TOMSO

Clinical data
- Other names: 5-TOMSO; 5-TOM-sulfoxide; 2-Methoxy-4-methyl-5-methylsulfinylamphetamine
- Routes of administration: Oral
- Drug class: Serotonergic psychedelic; Hallucinogen
- ATC code: None;

Pharmacokinetic data
- Duration of action: 10–16 hours

Identifiers
- IUPAC name 1-[5-(methanesulfinyl)-2-methoxy-4-methylphenyl]propan-2-amine;
- CAS Number: 757142-16-8;
- PubChem CID: 15915373;
- ChemSpider: 21106387;
- UNII: 7SW3C48M3B;
- CompTox Dashboard (EPA): DTXSID901027145 ;

Chemical and physical data
- Formula: C_{12}H_{19}NO_{2}S
- Molar mass: 241.35 g·mol^{−1}
- 3D model (JSmol): Interactive image;
- SMILES COC1=C(C=C(C(=C1)C)S(=O)C)CC(C)N;
- InChI InChI=1S/C12H19NO2S/c1-8-5-11(15-3)10(6-9(2)13)7-12(8)16(4)14/h5,7,9H,6,13H2,1-4H3; Key:LMQLBXOYCGXTOM-UHFFFAOYSA-N;

= TOMSO =

TOMSO, or 5-TOMSO, also known as 2-methoxy-4-methyl-5-methylsulfinylamphetamine, is a psychedelic drug of the phenethylamine and amphetamine families related to the DOx series.
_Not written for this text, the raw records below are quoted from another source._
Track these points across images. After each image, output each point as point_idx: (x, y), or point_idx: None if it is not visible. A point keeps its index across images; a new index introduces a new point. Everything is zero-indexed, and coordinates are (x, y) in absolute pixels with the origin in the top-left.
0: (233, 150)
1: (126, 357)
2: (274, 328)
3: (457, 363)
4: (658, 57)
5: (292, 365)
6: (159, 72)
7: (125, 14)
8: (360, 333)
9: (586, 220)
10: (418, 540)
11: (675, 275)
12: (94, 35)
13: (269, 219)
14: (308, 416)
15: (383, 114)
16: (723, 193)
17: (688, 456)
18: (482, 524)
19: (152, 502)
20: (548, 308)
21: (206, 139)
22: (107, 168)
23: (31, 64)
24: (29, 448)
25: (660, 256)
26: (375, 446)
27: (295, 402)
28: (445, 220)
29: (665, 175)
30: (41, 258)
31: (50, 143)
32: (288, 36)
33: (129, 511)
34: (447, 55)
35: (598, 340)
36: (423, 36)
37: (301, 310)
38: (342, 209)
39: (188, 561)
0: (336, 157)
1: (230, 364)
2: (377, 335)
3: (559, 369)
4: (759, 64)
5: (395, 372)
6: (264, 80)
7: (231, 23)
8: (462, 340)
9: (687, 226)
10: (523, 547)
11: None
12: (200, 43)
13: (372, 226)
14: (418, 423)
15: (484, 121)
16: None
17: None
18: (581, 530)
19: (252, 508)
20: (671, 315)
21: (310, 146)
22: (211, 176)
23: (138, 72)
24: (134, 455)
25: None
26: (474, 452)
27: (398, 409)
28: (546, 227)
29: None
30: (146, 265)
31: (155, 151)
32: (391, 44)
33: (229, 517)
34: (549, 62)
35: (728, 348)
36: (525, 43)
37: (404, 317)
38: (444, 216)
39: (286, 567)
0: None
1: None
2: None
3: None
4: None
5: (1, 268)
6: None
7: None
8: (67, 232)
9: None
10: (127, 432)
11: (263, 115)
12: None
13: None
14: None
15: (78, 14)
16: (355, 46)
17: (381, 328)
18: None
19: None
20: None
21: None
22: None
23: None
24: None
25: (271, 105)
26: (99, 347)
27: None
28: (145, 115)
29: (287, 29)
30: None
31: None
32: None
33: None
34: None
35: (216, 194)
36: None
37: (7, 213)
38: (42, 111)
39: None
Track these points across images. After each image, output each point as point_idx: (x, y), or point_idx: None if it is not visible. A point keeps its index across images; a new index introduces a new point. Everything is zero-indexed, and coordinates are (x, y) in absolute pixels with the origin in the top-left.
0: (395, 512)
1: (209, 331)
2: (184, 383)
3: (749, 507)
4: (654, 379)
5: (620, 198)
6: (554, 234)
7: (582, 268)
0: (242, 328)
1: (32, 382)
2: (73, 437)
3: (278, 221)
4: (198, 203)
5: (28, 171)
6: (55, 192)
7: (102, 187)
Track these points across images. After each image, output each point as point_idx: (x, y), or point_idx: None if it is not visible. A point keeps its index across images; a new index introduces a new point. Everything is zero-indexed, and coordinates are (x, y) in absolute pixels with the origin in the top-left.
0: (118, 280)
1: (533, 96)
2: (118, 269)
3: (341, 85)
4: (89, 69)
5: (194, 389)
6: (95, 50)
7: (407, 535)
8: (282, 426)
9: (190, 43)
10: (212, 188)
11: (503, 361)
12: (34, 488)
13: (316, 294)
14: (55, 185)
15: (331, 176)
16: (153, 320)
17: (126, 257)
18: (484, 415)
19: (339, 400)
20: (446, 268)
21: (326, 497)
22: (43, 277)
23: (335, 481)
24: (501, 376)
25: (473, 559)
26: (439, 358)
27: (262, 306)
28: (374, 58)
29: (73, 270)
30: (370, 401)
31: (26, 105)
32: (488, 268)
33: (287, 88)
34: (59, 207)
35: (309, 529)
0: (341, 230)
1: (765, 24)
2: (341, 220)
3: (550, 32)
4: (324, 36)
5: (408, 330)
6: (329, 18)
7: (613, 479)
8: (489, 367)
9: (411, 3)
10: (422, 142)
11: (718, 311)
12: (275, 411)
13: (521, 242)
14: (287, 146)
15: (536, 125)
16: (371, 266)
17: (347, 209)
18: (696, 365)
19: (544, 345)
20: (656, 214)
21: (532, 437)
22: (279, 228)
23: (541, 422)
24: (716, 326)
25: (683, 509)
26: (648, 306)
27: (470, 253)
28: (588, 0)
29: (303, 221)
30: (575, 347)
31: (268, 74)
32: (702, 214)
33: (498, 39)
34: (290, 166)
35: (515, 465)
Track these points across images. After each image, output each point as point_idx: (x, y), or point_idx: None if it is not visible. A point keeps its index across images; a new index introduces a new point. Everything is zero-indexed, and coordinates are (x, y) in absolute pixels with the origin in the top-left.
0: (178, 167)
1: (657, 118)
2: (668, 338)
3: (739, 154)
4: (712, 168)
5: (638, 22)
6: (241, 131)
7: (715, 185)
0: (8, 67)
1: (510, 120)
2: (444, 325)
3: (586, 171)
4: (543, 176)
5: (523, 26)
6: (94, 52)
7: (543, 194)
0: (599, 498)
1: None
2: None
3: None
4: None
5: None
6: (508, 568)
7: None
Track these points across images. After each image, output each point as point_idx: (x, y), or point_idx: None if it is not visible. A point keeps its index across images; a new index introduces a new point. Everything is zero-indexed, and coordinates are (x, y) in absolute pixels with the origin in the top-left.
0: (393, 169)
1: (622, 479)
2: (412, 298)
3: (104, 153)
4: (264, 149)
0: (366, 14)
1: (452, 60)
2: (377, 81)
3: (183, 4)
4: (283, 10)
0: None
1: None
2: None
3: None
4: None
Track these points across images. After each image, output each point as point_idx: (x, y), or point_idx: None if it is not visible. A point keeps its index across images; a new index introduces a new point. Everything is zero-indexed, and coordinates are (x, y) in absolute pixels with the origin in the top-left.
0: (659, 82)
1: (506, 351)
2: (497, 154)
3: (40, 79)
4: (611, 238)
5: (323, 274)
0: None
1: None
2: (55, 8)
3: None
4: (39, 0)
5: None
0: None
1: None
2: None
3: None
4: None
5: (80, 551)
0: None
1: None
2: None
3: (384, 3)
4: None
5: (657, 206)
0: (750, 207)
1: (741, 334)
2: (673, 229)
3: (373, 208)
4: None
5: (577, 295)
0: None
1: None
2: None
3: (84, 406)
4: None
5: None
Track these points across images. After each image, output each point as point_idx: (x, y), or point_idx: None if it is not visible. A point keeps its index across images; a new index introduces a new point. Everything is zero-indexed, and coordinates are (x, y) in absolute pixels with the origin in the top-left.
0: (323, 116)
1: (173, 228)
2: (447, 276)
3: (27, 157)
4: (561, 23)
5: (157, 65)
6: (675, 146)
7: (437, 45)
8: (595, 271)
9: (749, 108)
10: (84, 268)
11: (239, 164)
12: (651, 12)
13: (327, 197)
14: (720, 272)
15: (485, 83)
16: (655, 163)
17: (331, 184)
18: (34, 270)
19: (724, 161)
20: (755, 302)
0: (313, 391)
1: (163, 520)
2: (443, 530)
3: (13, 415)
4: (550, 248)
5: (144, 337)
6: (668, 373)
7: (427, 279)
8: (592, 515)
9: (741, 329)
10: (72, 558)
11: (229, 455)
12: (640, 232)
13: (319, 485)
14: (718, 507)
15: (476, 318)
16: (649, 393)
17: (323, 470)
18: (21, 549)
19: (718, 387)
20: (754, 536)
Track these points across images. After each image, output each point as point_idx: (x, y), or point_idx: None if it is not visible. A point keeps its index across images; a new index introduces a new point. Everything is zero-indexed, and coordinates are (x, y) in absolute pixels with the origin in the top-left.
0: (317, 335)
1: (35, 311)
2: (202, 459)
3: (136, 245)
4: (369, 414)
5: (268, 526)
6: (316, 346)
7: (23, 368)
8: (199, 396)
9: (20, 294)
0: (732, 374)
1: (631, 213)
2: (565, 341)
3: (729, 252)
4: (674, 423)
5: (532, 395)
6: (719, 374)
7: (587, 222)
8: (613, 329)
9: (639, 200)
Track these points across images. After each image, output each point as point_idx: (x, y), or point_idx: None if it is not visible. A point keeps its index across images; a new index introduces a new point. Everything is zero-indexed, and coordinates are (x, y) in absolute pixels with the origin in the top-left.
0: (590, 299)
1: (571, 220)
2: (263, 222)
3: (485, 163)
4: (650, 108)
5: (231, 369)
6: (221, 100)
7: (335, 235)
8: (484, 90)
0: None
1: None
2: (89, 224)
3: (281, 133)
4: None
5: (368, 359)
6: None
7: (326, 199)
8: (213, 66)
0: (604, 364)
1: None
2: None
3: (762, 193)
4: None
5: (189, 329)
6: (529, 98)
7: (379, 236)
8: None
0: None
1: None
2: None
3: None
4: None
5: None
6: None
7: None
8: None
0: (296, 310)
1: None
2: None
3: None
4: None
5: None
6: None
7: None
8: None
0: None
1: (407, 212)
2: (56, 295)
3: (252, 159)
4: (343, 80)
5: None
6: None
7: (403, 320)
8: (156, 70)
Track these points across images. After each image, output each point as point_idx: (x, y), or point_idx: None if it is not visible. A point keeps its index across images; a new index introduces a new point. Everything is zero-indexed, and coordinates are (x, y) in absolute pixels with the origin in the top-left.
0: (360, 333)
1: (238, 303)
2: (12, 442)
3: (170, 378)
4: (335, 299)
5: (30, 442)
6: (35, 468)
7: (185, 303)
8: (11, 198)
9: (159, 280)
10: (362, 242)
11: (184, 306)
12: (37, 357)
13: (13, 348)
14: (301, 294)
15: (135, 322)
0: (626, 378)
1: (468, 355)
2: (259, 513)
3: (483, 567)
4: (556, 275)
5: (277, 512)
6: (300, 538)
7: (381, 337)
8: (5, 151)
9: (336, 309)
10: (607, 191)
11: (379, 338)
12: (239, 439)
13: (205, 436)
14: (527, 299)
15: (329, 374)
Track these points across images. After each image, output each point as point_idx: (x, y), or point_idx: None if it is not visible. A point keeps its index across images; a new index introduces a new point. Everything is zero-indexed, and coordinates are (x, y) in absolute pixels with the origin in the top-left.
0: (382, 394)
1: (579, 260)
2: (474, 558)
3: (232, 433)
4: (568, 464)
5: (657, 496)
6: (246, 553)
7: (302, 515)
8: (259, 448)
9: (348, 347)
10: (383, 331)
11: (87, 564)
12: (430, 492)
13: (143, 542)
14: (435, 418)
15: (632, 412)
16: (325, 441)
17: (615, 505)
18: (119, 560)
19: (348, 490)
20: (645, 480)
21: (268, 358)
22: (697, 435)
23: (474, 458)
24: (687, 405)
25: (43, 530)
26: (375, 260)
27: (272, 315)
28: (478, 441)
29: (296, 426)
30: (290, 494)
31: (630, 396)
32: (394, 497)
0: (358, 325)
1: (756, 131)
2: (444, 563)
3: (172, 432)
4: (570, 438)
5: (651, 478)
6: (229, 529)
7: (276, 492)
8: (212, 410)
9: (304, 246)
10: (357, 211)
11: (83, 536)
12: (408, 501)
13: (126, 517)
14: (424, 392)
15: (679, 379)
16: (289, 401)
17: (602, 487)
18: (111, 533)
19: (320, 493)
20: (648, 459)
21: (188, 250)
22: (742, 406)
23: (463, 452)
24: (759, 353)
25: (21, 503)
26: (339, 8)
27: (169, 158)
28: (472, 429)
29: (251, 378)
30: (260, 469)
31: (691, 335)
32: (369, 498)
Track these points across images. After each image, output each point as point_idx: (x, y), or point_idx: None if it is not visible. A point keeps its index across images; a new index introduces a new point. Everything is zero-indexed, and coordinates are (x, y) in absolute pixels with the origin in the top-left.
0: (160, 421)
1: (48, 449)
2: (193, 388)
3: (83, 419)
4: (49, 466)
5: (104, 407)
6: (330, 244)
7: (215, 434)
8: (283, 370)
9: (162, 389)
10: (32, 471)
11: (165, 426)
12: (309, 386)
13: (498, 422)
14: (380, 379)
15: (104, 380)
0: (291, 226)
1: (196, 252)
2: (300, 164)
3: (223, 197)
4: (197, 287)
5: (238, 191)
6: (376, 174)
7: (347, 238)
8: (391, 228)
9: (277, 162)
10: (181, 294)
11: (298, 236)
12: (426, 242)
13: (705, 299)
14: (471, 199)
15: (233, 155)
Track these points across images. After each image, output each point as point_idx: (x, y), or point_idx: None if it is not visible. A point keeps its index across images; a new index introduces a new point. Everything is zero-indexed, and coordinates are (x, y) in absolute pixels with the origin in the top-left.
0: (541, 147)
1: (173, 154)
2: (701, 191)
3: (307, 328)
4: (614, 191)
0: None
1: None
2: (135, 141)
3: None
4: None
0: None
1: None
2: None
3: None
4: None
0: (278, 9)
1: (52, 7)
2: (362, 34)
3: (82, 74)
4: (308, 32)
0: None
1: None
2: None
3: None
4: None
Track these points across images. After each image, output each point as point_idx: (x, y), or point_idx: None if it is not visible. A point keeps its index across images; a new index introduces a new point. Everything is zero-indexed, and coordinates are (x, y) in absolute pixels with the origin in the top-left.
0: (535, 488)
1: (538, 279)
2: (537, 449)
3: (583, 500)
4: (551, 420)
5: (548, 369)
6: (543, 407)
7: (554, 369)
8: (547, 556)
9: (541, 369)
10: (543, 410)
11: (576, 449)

It is the analogue of DOM in which the methoxy group at the 5 position has been replaced with a sulfur-containing methylsulfinyl group.

In his book PiHKAL (Phenethylamines I Have Known and Loved), Alexander Shulgin lists TOMSO's dose as >150 mg orally alone or 100 to 150 mg orally in combination with alcohol and its duration as 10 to 16 hours. TOMSO was reported to produce no or only threshold effects by itself at the assessed doses, but when alcohol was concomitantly ingested, clear hallucinogenic effects occurred. These effects included facial distortion and remarkable time dilation, among others. When combined with alcohol, "plus-two" and "plus-three" experiences occurred on the Shulgin Rating Scale.

The chemical synthesis of TOMSO has been described.

TOMSO was first described in the scientific literature by Alexander Shulgin and Peyton Jacob III in 1983. Subsequently, it was described in greater detail by Shulgin in PiHKAL in 1991.